### WORK ORDER
The answer must be a single number: how many lines below contain "pixels".

━━━━━ PROVIDED DATA ━━━━━

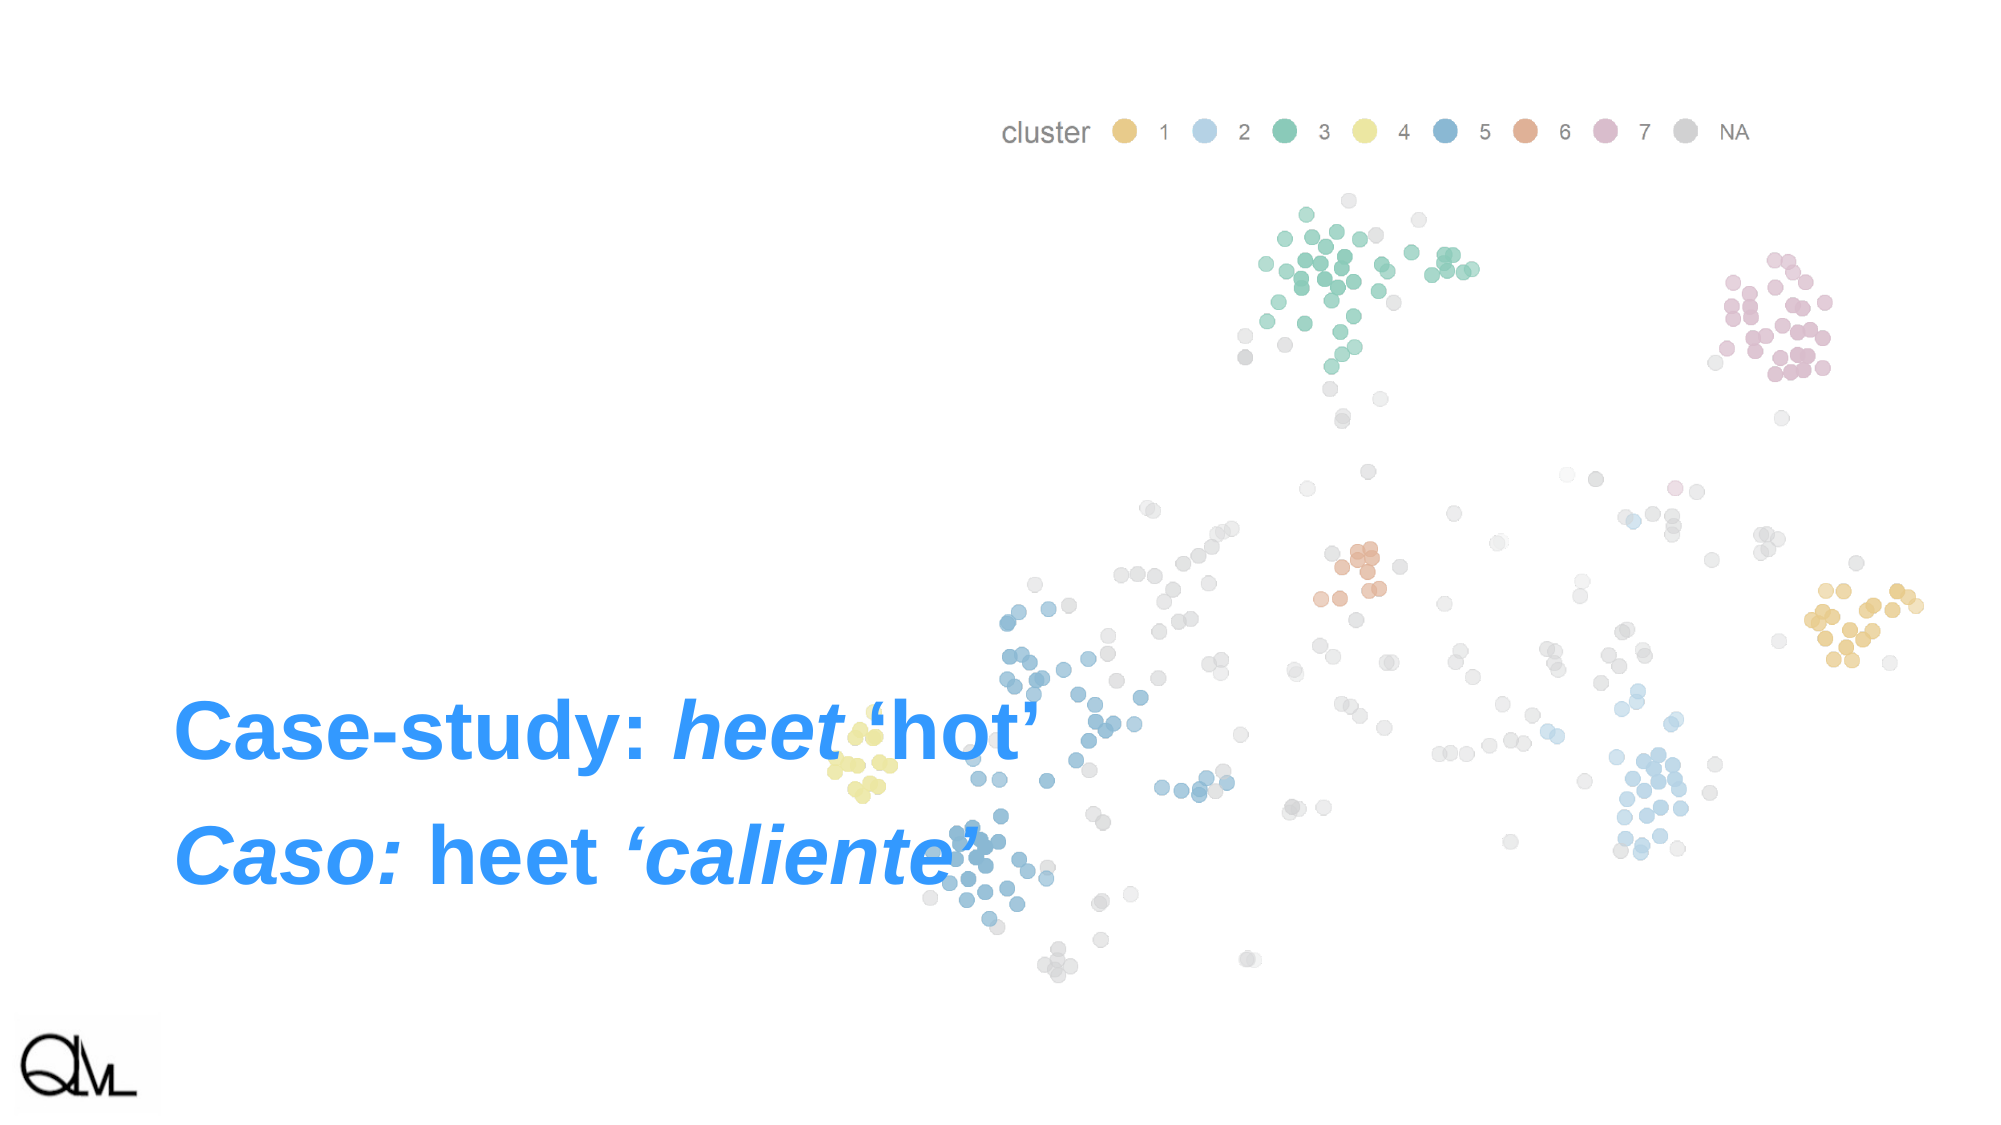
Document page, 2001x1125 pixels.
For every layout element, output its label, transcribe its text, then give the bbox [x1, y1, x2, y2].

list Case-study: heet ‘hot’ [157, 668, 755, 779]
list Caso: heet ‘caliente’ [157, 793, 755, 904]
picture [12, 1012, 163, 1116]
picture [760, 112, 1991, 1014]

━━━━━
━━━━━ PROVIDED DATA ━━━━━

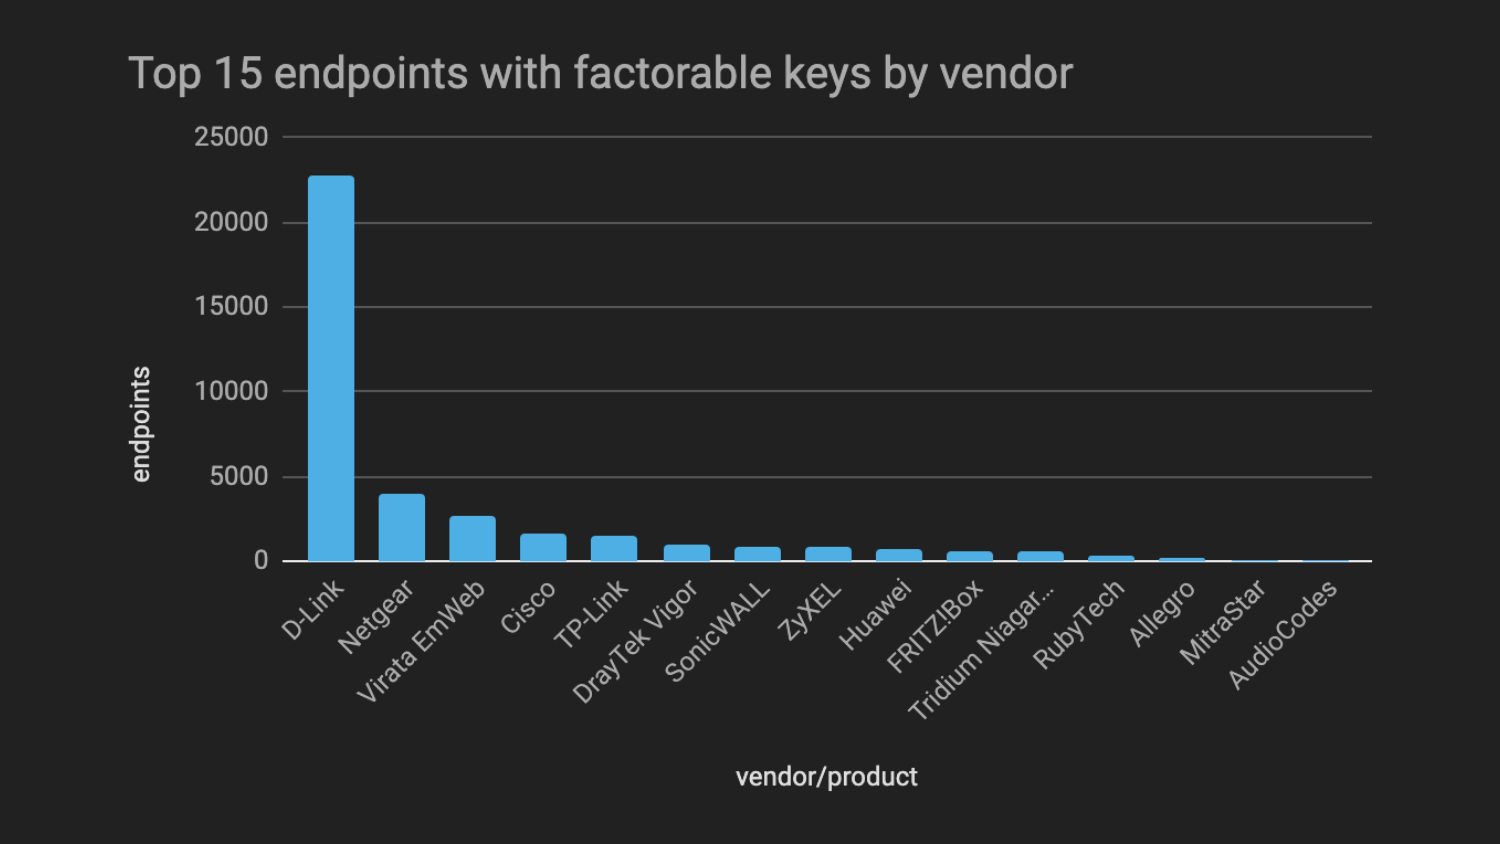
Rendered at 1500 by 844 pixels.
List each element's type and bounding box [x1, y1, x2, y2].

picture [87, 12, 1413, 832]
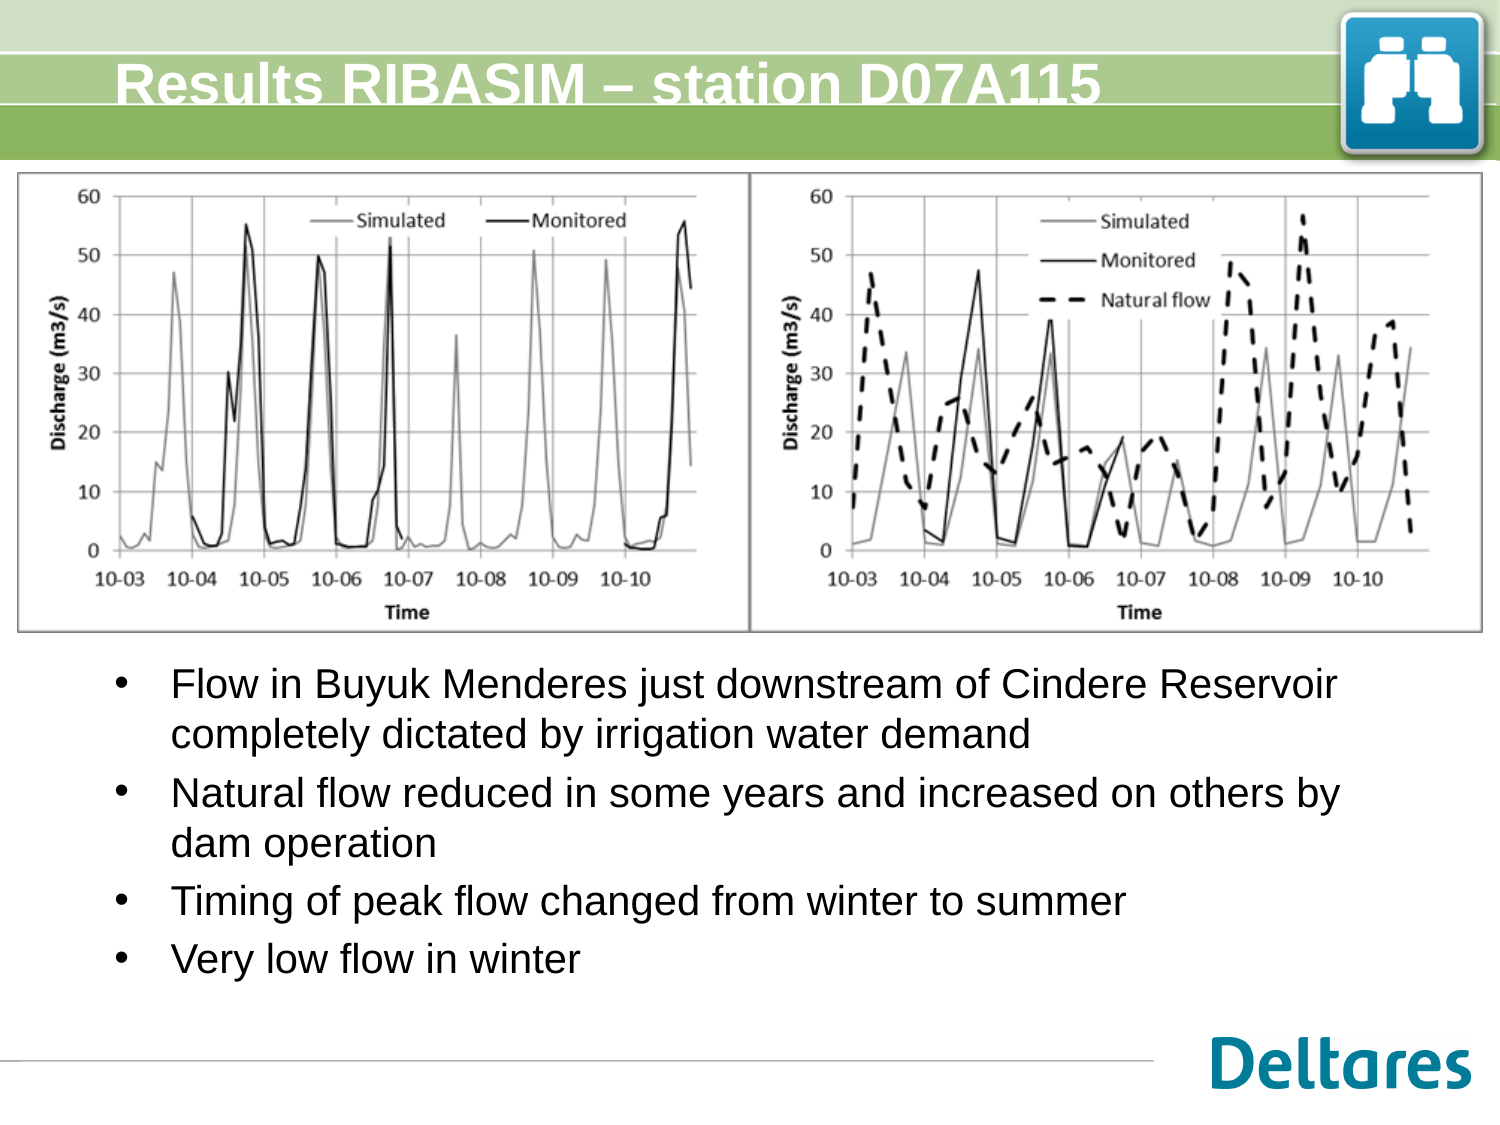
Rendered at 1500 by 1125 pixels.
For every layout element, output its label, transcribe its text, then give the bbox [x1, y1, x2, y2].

━━━━━

### OUTPUT
3